• Exercise brief:
The data below is to be set down again exactly as written.
[Listed records Boundary: Start]
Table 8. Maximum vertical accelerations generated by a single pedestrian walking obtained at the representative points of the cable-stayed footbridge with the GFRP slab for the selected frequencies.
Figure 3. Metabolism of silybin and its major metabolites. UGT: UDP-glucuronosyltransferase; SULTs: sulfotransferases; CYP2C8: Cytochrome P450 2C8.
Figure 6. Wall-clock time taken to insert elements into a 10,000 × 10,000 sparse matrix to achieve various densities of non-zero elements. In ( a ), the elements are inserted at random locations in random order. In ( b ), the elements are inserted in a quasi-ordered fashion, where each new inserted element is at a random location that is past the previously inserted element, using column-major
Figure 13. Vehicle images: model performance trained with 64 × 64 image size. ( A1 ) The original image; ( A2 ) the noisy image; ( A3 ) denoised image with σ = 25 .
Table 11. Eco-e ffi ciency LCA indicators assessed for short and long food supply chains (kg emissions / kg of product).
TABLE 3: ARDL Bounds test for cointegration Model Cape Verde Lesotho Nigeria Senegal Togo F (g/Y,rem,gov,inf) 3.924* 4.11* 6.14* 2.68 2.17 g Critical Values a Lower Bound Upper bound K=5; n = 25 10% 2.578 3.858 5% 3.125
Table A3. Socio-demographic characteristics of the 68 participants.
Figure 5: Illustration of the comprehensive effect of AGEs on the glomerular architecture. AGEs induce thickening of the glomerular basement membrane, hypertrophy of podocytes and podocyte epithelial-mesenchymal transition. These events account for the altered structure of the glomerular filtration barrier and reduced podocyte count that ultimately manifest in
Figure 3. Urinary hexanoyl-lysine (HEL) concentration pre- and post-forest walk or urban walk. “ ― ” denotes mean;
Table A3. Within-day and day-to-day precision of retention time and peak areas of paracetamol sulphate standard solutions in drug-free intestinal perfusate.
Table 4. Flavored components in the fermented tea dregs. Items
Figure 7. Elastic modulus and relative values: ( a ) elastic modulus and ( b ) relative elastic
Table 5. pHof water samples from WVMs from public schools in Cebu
[Listed records Boundary: End]
• Answer:
Table 8. Maximum vertical accelerations generated by a single pedestrian walking obtained at the representative points of the cable-stayed footbridge with the GFRP slab for the selected frequencies.
Figure 3. Metabolism of silybin and its major metabolites. UGT: UDP-glucuronosyltransferase; SULTs: sulfotransferases; CYP2C8: Cytochrome P450 2C8.
Figure 6. Wall-clock time taken to insert elements into a 10,000 × 10,000 sparse matrix to achieve various densities of non-zero elements. In ( a ), the elements are inserted at random locations in random order. In ( b ), the elements are inserted in a quasi-ordered fashion, where each new inserted element is at a random location that is past the previously inserted element, using column-major
Figure 13. Vehicle images: model performance trained with 64 × 64 image size. ( A1 ) The original image; ( A2 ) the noisy image; ( A3 ) denoised image with σ = 25 .
Table 11. Eco-e ffi ciency LCA indicators assessed for short and long food supply chains (kg emissions / kg of product).
TABLE 3: ARDL Bounds test for cointegration Model Cape Verde Lesotho Nigeria Senegal Togo F (g/Y,rem,gov,inf) 3.924* 4.11* 6.14* 2.68 2.17 g Critical Values a Lower Bound Upper bound K=5; n = 25 10% 2.578 3.858 5% 3.125
Table A3. Socio-demographic characteristics of the 68 participants.
Figure 5: Illustration of the comprehensive effect of AGEs on the glomerular architecture. AGEs induce thickening of the glomerular basement membrane, hypertrophy of podocytes and podocyte epithelial-mesenchymal transition. These events account for the altered structure of the glomerular filtration barrier and reduced podocyte count that ultimately manifest in
Figure 3. Urinary hexanoyl-lysine (HEL) concentration pre- and post-forest walk or urban walk. “ ― ” denotes mean;
Table A3. Within-day and day-to-day precision of retention time and peak areas of paracetamol sulphate standard solutions in drug-free intestinal perfusate.
Table 4. Flavored components in the fermented tea dregs. Items
Figure 7. Elastic modulus and relative values: ( a ) elastic modulus and ( b ) relative elastic
Table 5. pHof water samples from WVMs from public schools in Cebu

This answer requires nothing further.